Dans la course aux Oscars qui se dessine à l'horizon, Dark Waters pourrait très bien être le Spotlight de 2019: un film émouvant et révoltant appelé à changer les choses.
C'est que cette histoire vraie ne laisse pas indifférent. Une importante compagnie chimique (DuPont) est accusée d'avoir empoisonné pendant des décennies l'eau d'un état américain. Devant ce gigantesque adversaire se dresse un avocat intraitable (Mark Ruffalo) qui lui, n'a pas de ressources infinies de temps et d'argent.
Basé sur un article publié dans le New York Times Magazine, ce combat entre David et Goliath ne pourrait être plus d'actualité (faut-il se rappeler du récent scandale d'eau potable à Montréal?). Entre l'importance des luttes environnementales, la justice à long terme et l'impuissance face au système, le long métrage résonne aisément. Surtout que son riche scénario explore les zones grises de la société et des dilemmes moraux de ses personnages, s'interrogeant sur la notion d'héroïsme comme peu de productions de superhéros ont pu le faire par le passé.
Pas surprenant alors de voir Mark Ruffalo dans le rôle principal, lui qui était également de Spotlight et de Foxcatcher, qui s'intéressait déjà à un héritier de la famille Du Pont! L'interprète de l'imposant Hulk porte ce projet à bout de bras (il est aussi producteur), livrant une de ses prestations les plus fortes en carrière. Tout passe par sa voix parfois éteinte, ses regards de chien battu et ses tremblements. Une position physique quelque peu limitée - représentant celle de monsieur et madame tout le monde - qui se heurte constamment à celle disproportionnée de ses adversaires, dont son patron qui doute parfois de ses actions et qui est campé par le très grand Tim Robbins. Le casting en place (Bill Camp en fermier désemparé, Bill Pullman en avocat coloré) vient à un cheveu d'être exemplaire, avant qu'Anne Hathaway bousille tout en épouse plus ou moins crédible du protagoniste.
Ce type de récit n'est évidemment pas inédit. Pensons à tous les Erin Brockovich, Silkwood et The Insider de ce monde. La démarche généralement sobre et sombre, qui s'échelonne dans la durée, ne lésine pas sur les étouffantes scènes d'intérieur et les moments plus tristes et manipulateurs où la musique appuyée et des images d'enfants viennent soutirer l'émotion. Une façon comme une autre d'aérer l'esprit entre de nombreux échanges et dialogues bien vulgarisés.

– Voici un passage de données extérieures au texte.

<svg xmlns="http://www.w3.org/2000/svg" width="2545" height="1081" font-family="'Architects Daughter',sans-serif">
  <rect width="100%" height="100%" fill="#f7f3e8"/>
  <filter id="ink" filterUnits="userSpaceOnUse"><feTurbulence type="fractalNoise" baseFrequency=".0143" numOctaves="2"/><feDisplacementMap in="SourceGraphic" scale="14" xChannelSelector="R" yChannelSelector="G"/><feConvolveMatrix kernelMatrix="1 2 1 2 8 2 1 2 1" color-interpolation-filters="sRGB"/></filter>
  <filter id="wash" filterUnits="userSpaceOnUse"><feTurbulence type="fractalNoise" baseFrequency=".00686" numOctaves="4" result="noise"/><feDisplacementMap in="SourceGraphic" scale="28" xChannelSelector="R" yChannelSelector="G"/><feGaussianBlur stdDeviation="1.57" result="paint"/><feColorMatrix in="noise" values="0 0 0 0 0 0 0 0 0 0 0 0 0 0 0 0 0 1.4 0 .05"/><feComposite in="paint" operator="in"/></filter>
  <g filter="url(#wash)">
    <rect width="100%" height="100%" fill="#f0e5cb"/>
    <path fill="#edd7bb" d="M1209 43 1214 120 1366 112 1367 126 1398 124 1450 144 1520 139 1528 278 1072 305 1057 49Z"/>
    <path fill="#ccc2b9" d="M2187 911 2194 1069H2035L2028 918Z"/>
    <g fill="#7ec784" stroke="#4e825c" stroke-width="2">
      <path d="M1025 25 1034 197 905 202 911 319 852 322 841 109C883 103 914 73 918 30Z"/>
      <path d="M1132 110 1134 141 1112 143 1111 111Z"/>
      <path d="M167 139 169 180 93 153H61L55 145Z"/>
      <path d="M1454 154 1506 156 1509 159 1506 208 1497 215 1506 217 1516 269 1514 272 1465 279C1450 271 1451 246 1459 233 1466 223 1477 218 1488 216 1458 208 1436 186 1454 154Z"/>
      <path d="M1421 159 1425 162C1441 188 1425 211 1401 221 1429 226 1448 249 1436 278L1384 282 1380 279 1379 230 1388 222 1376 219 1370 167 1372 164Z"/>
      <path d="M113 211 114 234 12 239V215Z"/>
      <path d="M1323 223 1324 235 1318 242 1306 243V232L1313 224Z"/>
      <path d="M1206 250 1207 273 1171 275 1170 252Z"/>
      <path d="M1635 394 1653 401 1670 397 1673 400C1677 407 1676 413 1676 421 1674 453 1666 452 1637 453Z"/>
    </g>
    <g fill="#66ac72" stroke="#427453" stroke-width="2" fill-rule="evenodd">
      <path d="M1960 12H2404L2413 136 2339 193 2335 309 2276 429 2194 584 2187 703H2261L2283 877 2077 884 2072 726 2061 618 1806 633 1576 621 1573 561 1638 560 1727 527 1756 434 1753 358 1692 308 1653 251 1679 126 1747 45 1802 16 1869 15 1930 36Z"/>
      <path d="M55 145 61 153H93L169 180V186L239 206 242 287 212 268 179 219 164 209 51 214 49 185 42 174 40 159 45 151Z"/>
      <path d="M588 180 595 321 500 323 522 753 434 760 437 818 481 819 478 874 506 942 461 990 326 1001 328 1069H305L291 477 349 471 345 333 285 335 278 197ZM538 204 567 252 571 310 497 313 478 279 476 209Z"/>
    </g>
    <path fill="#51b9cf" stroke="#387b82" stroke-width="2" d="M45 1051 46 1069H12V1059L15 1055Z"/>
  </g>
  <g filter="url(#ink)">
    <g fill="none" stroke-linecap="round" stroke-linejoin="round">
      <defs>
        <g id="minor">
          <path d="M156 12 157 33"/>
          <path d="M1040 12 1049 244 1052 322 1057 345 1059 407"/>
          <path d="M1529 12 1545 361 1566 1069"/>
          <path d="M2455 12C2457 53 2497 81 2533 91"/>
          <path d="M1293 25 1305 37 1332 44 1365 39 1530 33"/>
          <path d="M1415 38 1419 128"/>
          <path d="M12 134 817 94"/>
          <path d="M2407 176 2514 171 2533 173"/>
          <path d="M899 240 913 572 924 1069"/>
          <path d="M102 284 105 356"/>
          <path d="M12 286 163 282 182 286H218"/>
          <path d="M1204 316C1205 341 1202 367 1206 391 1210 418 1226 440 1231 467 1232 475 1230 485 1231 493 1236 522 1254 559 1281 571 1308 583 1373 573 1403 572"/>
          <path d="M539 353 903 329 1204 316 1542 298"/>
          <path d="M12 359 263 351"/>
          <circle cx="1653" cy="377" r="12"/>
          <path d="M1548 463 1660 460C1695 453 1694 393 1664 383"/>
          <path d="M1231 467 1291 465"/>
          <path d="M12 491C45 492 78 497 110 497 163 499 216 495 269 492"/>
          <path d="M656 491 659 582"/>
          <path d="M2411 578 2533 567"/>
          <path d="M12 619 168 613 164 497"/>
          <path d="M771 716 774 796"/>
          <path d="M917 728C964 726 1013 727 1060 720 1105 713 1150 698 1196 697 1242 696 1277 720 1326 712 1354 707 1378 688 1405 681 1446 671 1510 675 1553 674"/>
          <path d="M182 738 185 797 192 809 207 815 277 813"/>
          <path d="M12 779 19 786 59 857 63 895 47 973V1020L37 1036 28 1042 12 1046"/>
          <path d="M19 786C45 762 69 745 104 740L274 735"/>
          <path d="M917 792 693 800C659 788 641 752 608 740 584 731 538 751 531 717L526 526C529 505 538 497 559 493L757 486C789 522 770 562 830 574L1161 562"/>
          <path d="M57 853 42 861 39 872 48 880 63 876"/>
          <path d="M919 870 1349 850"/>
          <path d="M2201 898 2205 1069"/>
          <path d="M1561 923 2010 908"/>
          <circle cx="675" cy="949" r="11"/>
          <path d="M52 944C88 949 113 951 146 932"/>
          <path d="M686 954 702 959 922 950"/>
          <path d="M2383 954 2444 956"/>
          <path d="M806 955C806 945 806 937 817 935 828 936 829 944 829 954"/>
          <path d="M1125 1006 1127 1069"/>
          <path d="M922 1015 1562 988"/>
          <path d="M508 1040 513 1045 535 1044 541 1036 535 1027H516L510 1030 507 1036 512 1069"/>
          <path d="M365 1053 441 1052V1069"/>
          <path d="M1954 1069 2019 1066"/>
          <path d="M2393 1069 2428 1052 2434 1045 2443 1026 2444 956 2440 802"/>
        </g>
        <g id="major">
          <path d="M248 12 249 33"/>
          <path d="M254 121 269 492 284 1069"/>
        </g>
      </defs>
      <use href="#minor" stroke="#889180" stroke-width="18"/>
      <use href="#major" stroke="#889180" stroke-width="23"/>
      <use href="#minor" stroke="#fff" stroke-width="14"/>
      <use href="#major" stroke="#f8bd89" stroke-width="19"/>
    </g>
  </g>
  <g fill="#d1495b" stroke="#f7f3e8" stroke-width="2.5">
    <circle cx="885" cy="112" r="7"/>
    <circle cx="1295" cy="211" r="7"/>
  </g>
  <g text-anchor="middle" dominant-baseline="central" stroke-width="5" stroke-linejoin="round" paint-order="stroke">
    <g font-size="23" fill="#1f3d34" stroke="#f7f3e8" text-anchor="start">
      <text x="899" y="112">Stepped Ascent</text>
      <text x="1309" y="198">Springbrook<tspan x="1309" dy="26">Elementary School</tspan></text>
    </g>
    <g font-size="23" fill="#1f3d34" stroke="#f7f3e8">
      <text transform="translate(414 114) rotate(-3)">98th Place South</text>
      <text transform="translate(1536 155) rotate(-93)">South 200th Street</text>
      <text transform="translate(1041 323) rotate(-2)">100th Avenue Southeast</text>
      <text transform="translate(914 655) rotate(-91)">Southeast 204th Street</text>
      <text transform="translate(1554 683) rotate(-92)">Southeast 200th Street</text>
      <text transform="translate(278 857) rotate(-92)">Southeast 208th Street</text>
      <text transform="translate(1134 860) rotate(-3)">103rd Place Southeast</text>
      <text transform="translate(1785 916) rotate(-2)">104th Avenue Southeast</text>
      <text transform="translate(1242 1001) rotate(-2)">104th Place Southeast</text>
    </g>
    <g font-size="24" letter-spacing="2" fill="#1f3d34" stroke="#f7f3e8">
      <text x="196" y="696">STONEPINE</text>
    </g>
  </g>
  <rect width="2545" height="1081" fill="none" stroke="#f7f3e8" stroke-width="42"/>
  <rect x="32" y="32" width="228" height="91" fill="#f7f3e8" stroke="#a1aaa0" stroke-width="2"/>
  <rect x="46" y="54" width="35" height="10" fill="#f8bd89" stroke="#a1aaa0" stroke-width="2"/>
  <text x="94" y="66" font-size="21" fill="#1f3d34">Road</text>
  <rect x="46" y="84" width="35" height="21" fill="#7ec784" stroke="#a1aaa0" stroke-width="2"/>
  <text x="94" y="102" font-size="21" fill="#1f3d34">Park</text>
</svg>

Il ne faut pourtant pas voir là un traitement impersonnel de la part de l'acclamé cinéaste Todd Haynes, qui surfe sur le sentimentalisme depuis son précédent et mésestimé Wonderstruck. En plus de signer le premier thriller de sa carrière, il travaille pour la première fois au sein d'un gros studio américain. Un milieu qui peut être toxique et où de nombreux metteurs en scène ont perdu leur âme. Ce n'est pas le cas du créateur du chef-d'oeuvre Carol, qui a été fidèle à ses thèmes de prédilection (la figure marginale comme celle de I'm Not There, le culte des apparences et du milieu castrant à la Far From Heaven) et sa façon de réaliser, notamment en recourant à sa traditionnelle obsession de la couleur verte. Le tout est arrosé d'un peu d'humour et de clins d'oeil, dont un au légendaire All the President's Men, opus paranoïaque par excellence.
Son plus grand exploit fut d'allier à la fois le suspense et le drame psychologique, rendant le premier efficace et le second étoffé. Une réussite sur toute la ligne malgré ses quelques longueurs, et un véritable tour de force pour un film solide et captivant de bout en bout, qui rappelle la nécessité de se dresser face à l'adversité et d'honorer les victimes.